Si en Astarte, novela de 1931, el protagonista era un maniquí en torno al cual giraban unos personajes que terminaban por conformar una crítica moderna de la sociedad de consumo; y si en la ya mencionada Crisis se trataba de un seminarista descreído cuya peripecia terminaba por constituirse en una reflexión de la autora acerca de su propia homosexualidad, en Kallocaína nos encontramos de nuevo ante un personaje que, tras hacer balance, cuestiona su sociedad y a sí mismo, encarnándose finalmente en promesa de “un nuevo mundo”. El libro ha sido considerado por la crítica como deudor de Un mundo feliz, la novela de Aldous Huxley que se había publicado unos años antes, y como precedente de la orwelliana 1984, que no vería la luz hasta una década más tarde. Sin embargo, la Kallocaína de Boye tiene sus propios orígenes y un significado que es característico tanto de las inquietudes ya manifestadas por la autora en su obra anterior como de su experiencia personal del momento en que la redactó. En efecto, en 1940 Suecia se hallaba en una ambigua situación que oscilaba entre la neutralidad y el colaboracionismo con el Tercer Reich. De hecho Suecia era un país ocupado y sometido a bloqueo, regido por un gobierno títere que reproducía a título doméstico las formas de dominación de la Alemania nazi. Es en este difícil contexto, en el que Boye pudo tratar a diversos alemanes exiliados que acabarían por ser forzados a abandonar el país, en el que se gestó la novela.
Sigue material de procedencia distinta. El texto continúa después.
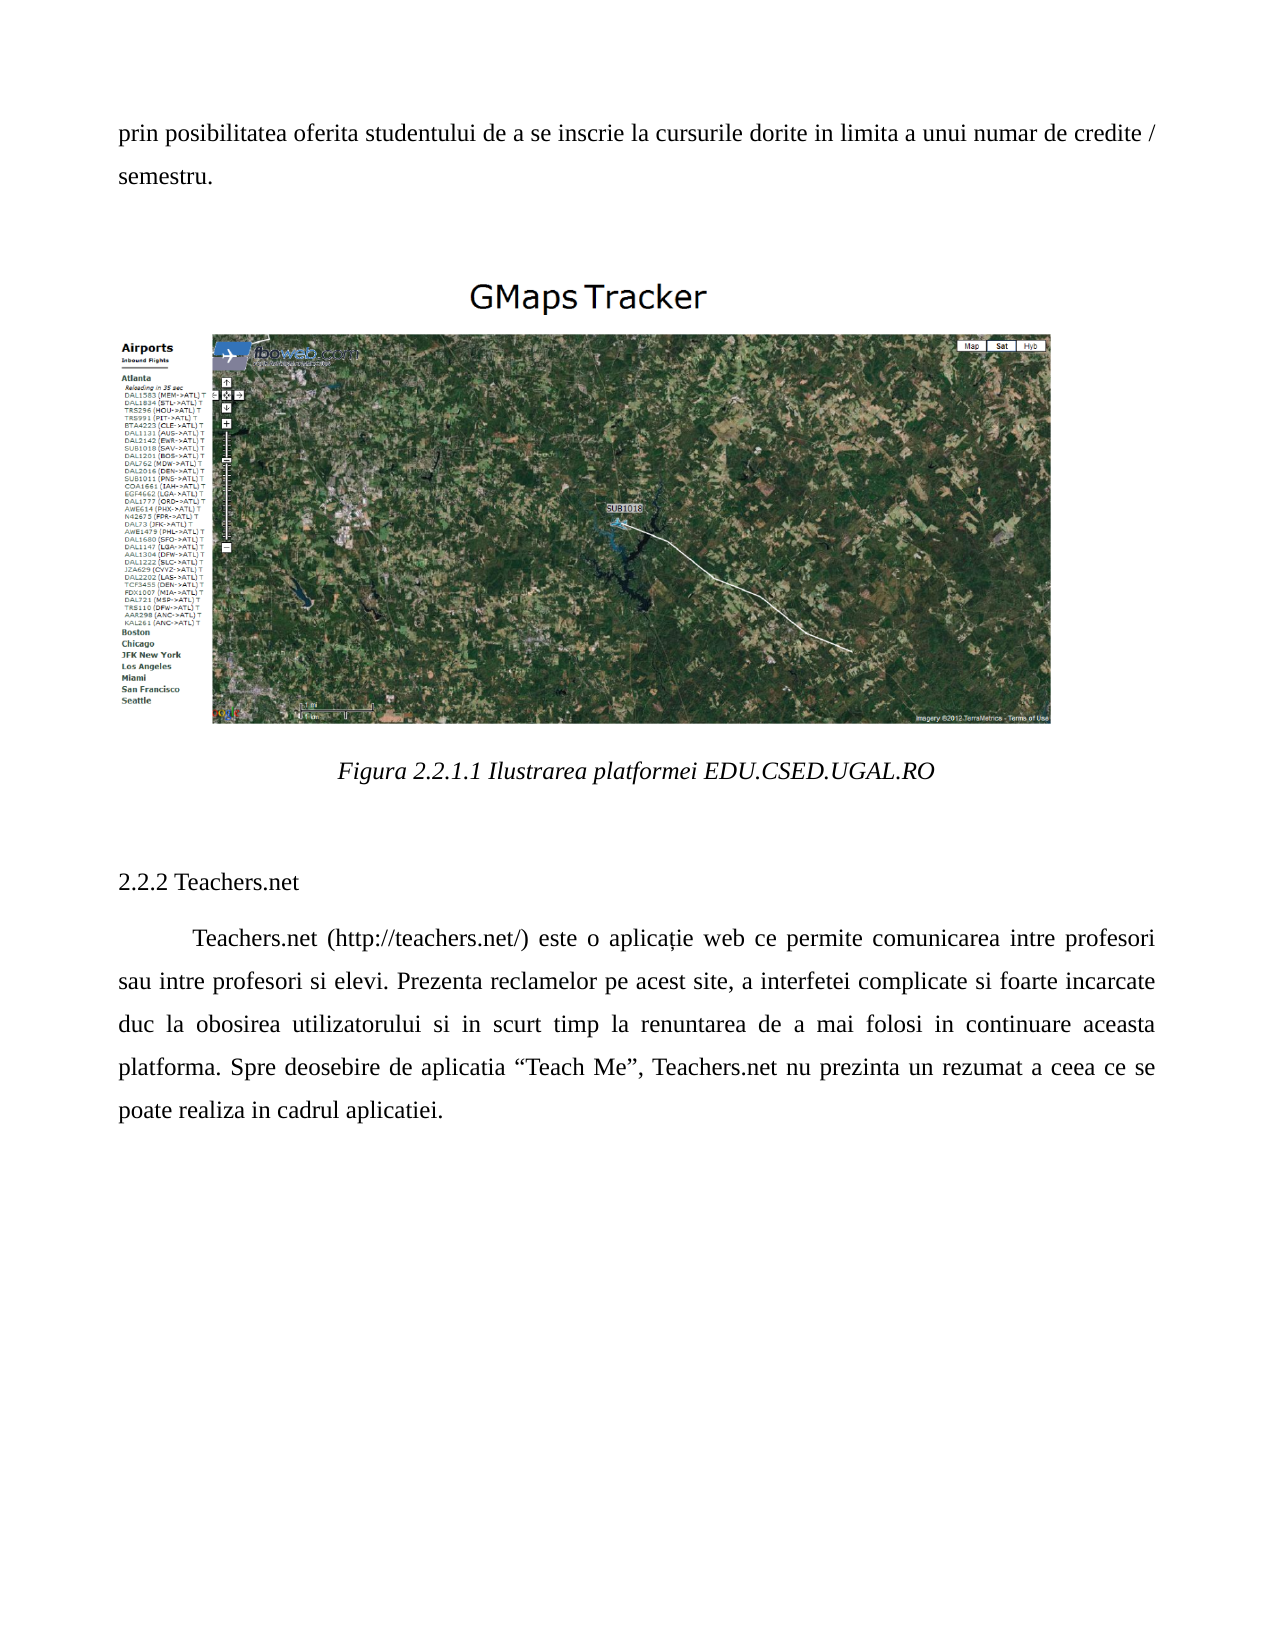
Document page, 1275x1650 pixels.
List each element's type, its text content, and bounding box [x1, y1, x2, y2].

text Figura 2.2.1.1 Ilustrarea platformei EDU.CSED.UGAL.RO [118, 756, 1157, 784]
picture [118, 272, 1056, 729]
text 2.2.2 Teachers.net [118, 867, 1157, 896]
text prin posibilitatea oferita studentului de a se inscrie la cursurile dorite in limita a unui numar de credite / semestru. [118, 118, 1157, 190]
text Teachers.net (http://teachers.net/) este o aplicație web ce permite comunicarea intre profesori sau intre profesori si elevi. Prezenta reclamelor pe acest site, a interfetei complicate si foarte incarcate duc la obosirea utilizatorului si in scurt timp la renuntarea de a mai folosi in continuare aceasta platforma. Spre deosebire de aplicatia “Teach Me”, Teachers.net nu prezinta un rezumat a ceea ce se poate realiza in cadrul aplicatiei. [118, 923, 1157, 1124]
El texto que se nos presenta aparece figuradamente como obra del químico Leo Kall, quien se encuentra en el momento de su redacción prisionero de una potencia extranjera, el así llamado Estado Universal. La razón de ser de su escritura la da el propio personaje en las primeras páginas: “Pues, aunque los años que llevo aquí como prisionero y como químico –serán más de veinte, calculo– han sido años de sobra llenos de trabajo y de premuras, existe algo que, sin duda, opina que no es suficiente, algo que me ha ido guiando y que me ha descubierto otro trabajo, uno que yo no tenía la menor posibilidad de descubrir, a pesar de tener en ello un interés profundo y doloroso. Ese trabajo estará cumplido cuando haya terminado el libro”. De modo que es un imperativo moral el que mueve al personaje, un imperativo que, como es costumbre en la obra de Boye, abarca lo que de más personal hay en el protagonista y lo colectivo, lo que es propio de su intimidad y a la vez del período de la Historia que ha vivido.

Leo Kall nos describe su vida en un apartamento subterráneo junto a su mujer y sus tres hijos. El poder totalitario al que están sometidos los habitantes del Estado del Mundo es una parodia del poder nacional-socialista y de su capacidad para invadir todos y cada uno de los campos en los que se desarrolla la actividad humana. Toda la ciudad es subterránea, y para desplazarse en la superficie es preciso una licencia, como también es necesaria una licencia para hacer o recibir visitas. El apartamento de los Kall, que obedece a un modelo estandarizado, dispone en la llamada “habitación parental”, el dormitorio, de un “ojo y un oído policial” permanentemente activos. Los habitantes de este Estado no son ciudadanos, sino “conmílites”. La asistenta es en realidad una espía designada por la autoridad, y mientras los hijos son enviados a la edad de ocho años a un campamento en el que se les adiestra militarmente, los padres, por su parte, deben prestar diversos servicios policiales y militares, entre ellos el de supervisar los actos públicos instituidos por el Estado. La descripción que nos ofrece Kall es sobrecogedora, y compite con ventaja (en lo que a terror se refiere) con los círculos infernales de Dante. El sistema de este régimen policial y militar, de gran complejidad, está inspirado no obstante en un concepto de extremada sencillez: la falta de confianza, y por tanto el miedo a la delación, la cual puede venir de un vecino, de un compañero de trabajo, de la esposa o del propio hijo.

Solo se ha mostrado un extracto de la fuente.